> [DATA SHOWN]:
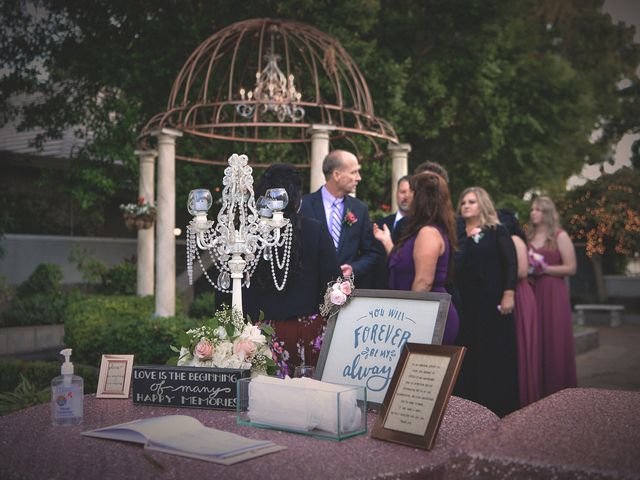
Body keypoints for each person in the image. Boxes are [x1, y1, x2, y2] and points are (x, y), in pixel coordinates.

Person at [243, 164, 340, 377]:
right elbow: (333, 284)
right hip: (306, 331)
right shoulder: (314, 229)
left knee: (263, 398)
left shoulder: (248, 234)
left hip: (260, 334)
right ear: (297, 196)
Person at [373, 172, 459, 344]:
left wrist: (406, 320)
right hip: (422, 313)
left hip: (430, 316)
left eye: (412, 191)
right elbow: (405, 265)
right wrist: (387, 242)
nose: (408, 196)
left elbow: (423, 283)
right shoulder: (421, 230)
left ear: (421, 198)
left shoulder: (428, 233)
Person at [455, 187, 519, 417]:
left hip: (494, 302)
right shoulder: (458, 234)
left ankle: (500, 406)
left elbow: (511, 264)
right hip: (468, 305)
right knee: (472, 354)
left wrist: (509, 293)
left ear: (483, 204)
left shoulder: (497, 231)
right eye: (463, 202)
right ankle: (473, 406)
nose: (466, 206)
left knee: (495, 353)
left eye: (471, 201)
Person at [300, 150, 379, 287]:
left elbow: (371, 253)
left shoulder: (360, 209)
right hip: (309, 291)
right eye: (354, 172)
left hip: (347, 294)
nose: (359, 178)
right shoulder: (304, 206)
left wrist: (353, 269)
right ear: (336, 175)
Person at [527, 196, 577, 397]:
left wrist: (545, 268)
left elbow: (571, 268)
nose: (533, 213)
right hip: (533, 290)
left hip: (553, 292)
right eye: (532, 209)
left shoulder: (559, 236)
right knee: (535, 337)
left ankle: (558, 389)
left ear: (546, 212)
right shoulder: (528, 236)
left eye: (537, 209)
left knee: (553, 337)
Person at [499, 209, 542, 407]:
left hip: (519, 294)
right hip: (515, 293)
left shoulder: (515, 239)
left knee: (522, 342)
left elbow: (522, 271)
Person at [372, 175, 413, 288]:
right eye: (402, 191)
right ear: (396, 193)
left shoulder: (422, 228)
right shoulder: (380, 224)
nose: (406, 196)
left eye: (411, 192)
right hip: (380, 290)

> [PROBLEM TO SOLVE]: The expected output is an exact copy of the lines from the top of the data above through the line containing "left shoulder: (559, 236)", both included, with every picture omitted.

> [ANSWER TO THIS TASK]:
Body keypoints for each person in the image. Boxes are [x1, y1, x2, y2] and points are (x, y), in pixel coordinates.

Person at [243, 164, 340, 377]:
right elbow: (333, 284)
right hip: (306, 331)
right shoulder: (314, 229)
left knee: (263, 398)
left shoulder: (248, 234)
left hip: (260, 334)
right ear: (297, 196)
Person at [373, 172, 459, 344]:
left wrist: (406, 320)
right hip: (422, 313)
left hip: (430, 316)
left eye: (412, 191)
right elbow: (405, 265)
right wrist: (387, 242)
nose: (408, 196)
left elbow: (423, 283)
right shoulder: (421, 230)
left ear: (421, 198)
left shoulder: (428, 233)
Person at [455, 187, 519, 417]:
left hip: (494, 302)
right shoulder: (458, 234)
left ankle: (500, 406)
left elbow: (511, 264)
right hip: (468, 305)
right knee: (472, 354)
left wrist: (509, 293)
left ear: (483, 204)
left shoulder: (497, 231)
right eye: (463, 202)
right ankle: (473, 406)
nose: (466, 206)
left knee: (495, 353)
left eye: (471, 201)
Person at [300, 150, 379, 287]:
left elbow: (371, 253)
left shoulder: (360, 209)
right hip: (309, 291)
right eye: (354, 172)
left hip: (347, 294)
nose: (359, 178)
right shoulder: (304, 206)
left wrist: (353, 269)
right ear: (336, 175)
Person at [527, 196, 577, 397]:
left wrist: (545, 268)
left elbow: (571, 268)
nose: (533, 213)
right hip: (533, 290)
left hip: (553, 292)
right eye: (532, 209)
left shoulder: (559, 236)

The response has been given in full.